# Your task
Please write out the lines from the first one up to and including the line with "学软件，集算法开发、数据分析、可视化和数值计算于一", substituting "temperatuurvoelers" for every "temperatuursensoren" and changing nothing else.

:: Source records

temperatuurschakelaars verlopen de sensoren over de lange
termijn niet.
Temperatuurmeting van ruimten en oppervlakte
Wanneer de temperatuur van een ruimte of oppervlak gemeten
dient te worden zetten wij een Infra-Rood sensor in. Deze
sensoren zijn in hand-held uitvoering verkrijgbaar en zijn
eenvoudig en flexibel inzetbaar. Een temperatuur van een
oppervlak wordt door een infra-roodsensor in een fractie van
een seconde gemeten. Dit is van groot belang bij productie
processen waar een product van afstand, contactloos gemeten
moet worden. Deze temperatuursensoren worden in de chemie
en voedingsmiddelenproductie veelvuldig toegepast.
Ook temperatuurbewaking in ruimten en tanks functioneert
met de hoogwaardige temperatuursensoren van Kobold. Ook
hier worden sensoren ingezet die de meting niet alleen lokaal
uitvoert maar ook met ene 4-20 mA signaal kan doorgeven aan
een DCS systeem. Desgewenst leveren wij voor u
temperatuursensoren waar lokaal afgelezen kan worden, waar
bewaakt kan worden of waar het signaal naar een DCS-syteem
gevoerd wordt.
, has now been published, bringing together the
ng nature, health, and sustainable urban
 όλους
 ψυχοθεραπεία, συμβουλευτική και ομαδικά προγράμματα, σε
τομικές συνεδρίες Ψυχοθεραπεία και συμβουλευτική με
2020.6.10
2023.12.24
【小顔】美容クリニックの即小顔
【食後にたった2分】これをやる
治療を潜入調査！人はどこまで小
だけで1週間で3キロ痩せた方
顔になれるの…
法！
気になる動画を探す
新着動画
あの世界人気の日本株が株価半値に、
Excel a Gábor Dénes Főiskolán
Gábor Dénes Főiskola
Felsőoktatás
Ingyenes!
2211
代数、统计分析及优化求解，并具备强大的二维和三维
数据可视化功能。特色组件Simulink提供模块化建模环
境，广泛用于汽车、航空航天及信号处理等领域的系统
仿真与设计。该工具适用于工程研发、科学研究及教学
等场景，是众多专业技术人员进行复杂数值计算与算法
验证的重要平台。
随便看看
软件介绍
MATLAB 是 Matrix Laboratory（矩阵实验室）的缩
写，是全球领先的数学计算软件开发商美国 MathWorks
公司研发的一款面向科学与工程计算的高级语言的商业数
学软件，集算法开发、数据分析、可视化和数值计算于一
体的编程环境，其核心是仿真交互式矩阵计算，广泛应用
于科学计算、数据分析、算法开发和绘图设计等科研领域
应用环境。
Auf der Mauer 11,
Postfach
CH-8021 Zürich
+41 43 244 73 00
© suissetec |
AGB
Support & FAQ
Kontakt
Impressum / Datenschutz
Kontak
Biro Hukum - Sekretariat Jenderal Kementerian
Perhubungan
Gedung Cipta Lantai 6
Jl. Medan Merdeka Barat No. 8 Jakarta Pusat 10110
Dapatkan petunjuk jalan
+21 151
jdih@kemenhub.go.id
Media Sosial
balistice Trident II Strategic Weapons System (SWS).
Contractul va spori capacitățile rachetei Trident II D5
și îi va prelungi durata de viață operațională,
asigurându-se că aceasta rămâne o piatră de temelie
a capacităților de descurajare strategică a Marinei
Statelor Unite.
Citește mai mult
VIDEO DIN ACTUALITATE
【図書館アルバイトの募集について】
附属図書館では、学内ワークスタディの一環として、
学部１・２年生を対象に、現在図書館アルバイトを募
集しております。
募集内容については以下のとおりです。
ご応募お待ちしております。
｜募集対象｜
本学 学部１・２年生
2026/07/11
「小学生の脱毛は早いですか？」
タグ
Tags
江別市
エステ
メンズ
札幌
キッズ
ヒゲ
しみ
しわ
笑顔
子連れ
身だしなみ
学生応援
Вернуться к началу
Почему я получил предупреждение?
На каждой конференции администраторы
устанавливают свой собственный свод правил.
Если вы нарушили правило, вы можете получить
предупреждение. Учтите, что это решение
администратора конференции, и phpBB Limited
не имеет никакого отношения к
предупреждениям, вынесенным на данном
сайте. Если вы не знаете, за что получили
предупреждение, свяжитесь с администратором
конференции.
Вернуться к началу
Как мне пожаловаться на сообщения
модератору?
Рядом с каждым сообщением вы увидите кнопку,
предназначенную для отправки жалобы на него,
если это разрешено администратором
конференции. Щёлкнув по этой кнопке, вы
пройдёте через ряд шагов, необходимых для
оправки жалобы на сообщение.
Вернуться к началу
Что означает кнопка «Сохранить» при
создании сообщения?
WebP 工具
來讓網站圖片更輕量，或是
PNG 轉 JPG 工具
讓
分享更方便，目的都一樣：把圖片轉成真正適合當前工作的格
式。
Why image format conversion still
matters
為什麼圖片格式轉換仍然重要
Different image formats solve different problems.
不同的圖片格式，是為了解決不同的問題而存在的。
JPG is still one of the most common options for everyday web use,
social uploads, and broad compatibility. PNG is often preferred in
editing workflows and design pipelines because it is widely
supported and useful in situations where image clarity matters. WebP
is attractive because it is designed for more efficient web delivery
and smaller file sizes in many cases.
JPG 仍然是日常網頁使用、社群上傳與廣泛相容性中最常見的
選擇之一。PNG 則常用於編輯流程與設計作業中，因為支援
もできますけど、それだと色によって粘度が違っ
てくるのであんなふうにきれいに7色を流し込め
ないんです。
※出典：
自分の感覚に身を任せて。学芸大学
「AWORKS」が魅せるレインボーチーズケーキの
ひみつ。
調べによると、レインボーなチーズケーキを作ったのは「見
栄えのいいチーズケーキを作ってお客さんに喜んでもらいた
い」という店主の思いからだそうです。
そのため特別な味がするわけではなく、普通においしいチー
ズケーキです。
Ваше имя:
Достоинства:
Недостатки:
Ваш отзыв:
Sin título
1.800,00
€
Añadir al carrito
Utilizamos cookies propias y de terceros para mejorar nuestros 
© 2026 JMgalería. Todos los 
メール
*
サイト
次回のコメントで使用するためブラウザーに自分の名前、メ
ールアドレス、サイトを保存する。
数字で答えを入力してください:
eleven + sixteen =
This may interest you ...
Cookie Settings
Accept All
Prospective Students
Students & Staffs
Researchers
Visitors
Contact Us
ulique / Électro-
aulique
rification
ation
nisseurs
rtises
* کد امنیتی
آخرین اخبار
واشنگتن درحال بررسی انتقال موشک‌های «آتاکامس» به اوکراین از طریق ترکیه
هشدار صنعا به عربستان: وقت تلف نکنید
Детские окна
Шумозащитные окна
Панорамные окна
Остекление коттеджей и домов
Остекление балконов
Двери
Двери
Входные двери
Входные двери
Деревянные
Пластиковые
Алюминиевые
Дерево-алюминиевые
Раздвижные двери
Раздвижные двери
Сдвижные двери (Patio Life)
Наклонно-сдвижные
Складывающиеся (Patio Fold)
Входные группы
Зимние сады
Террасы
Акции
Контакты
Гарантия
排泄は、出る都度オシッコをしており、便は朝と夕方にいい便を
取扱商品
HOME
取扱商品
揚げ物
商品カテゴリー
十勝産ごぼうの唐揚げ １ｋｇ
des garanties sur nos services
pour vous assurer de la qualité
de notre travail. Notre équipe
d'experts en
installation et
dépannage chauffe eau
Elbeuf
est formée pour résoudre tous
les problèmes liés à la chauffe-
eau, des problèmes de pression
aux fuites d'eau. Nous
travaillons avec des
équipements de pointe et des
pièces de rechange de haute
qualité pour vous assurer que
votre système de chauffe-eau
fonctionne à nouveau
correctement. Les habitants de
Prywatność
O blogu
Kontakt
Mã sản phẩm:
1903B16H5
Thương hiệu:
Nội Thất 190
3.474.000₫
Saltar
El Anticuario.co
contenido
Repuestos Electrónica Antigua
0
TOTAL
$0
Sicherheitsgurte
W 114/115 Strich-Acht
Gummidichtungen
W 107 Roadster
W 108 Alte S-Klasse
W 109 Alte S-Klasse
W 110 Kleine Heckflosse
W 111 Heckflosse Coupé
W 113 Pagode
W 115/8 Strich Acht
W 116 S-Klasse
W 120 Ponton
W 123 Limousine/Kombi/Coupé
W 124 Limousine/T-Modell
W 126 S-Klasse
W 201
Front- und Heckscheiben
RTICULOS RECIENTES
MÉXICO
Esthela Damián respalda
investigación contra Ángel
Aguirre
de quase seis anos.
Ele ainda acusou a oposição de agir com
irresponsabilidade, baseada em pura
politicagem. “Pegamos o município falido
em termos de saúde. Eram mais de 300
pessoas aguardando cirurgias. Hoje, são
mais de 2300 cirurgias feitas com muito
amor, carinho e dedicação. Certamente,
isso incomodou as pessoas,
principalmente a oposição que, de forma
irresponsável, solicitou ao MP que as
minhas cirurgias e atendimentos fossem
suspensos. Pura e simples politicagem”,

::::

# Written response
temperatuurschakelaars verlopen de sensoren over de lange
termijn niet.
Temperatuurmeting van ruimten en oppervlakte
Wanneer de temperatuur van een ruimte of oppervlak gemeten
dient te worden zetten wij een Infra-Rood sensor in. Deze
sensoren zijn in hand-held uitvoering verkrijgbaar en zijn
eenvoudig en flexibel inzetbaar. Een temperatuur van een
oppervlak wordt door een infra-roodsensor in een fractie van
een seconde gemeten. Dit is van groot belang bij productie
processen waar een product van afstand, contactloos gemeten
moet worden. Deze temperatuurvoelers worden in de chemie
en voedingsmiddelenproductie veelvuldig toegepast.
Ook temperatuurbewaking in ruimten en tanks functioneert
met de hoogwaardige temperatuurvoelers van Kobold. Ook
hier worden sensoren ingezet die de meting niet alleen lokaal
uitvoert maar ook met ene 4-20 mA signaal kan doorgeven aan
een DCS systeem. Desgewenst leveren wij voor u
temperatuurvoelers waar lokaal afgelezen kan worden, waar
bewaakt kan worden of waar het signaal naar een DCS-syteem
gevoerd wordt.
, has now been published, bringing together the
ng nature, health, and sustainable urban
 όλους
 ψυχοθεραπεία, συμβουλευτική και ομαδικά προγράμματα, σε
τομικές συνεδρίες Ψυχοθεραπεία και συμβουλευτική με
2020.6.10
2023.12.24
【小顔】美容クリニックの即小顔
【食後にたった2分】これをやる
治療を潜入調査！人はどこまで小
だけで1週間で3キロ痩せた方
顔になれるの…
法！
気になる動画を探す
新着動画
あの世界人気の日本株が株価半値に、
Excel a Gábor Dénes Főiskolán
Gábor Dénes Főiskola
Felsőoktatás
Ingyenes!
2211
代数、统计分析及优化求解，并具备强大的二维和三维
数据可视化功能。特色组件Simulink提供模块化建模环
境，广泛用于汽车、航空航天及信号处理等领域的系统
仿真与设计。该工具适用于工程研发、科学研究及教学
等场景，是众多专业技术人员进行复杂数值计算与算法
验证的重要平台。
随便看看
软件介绍
MATLAB 是 Matrix Laboratory（矩阵实验室）的缩
写，是全球领先的数学计算软件开发商美国 MathWorks
公司研发的一款面向科学与工程计算的高级语言的商业数
学软件，集算法开发、数据分析、可视化和数值计算于一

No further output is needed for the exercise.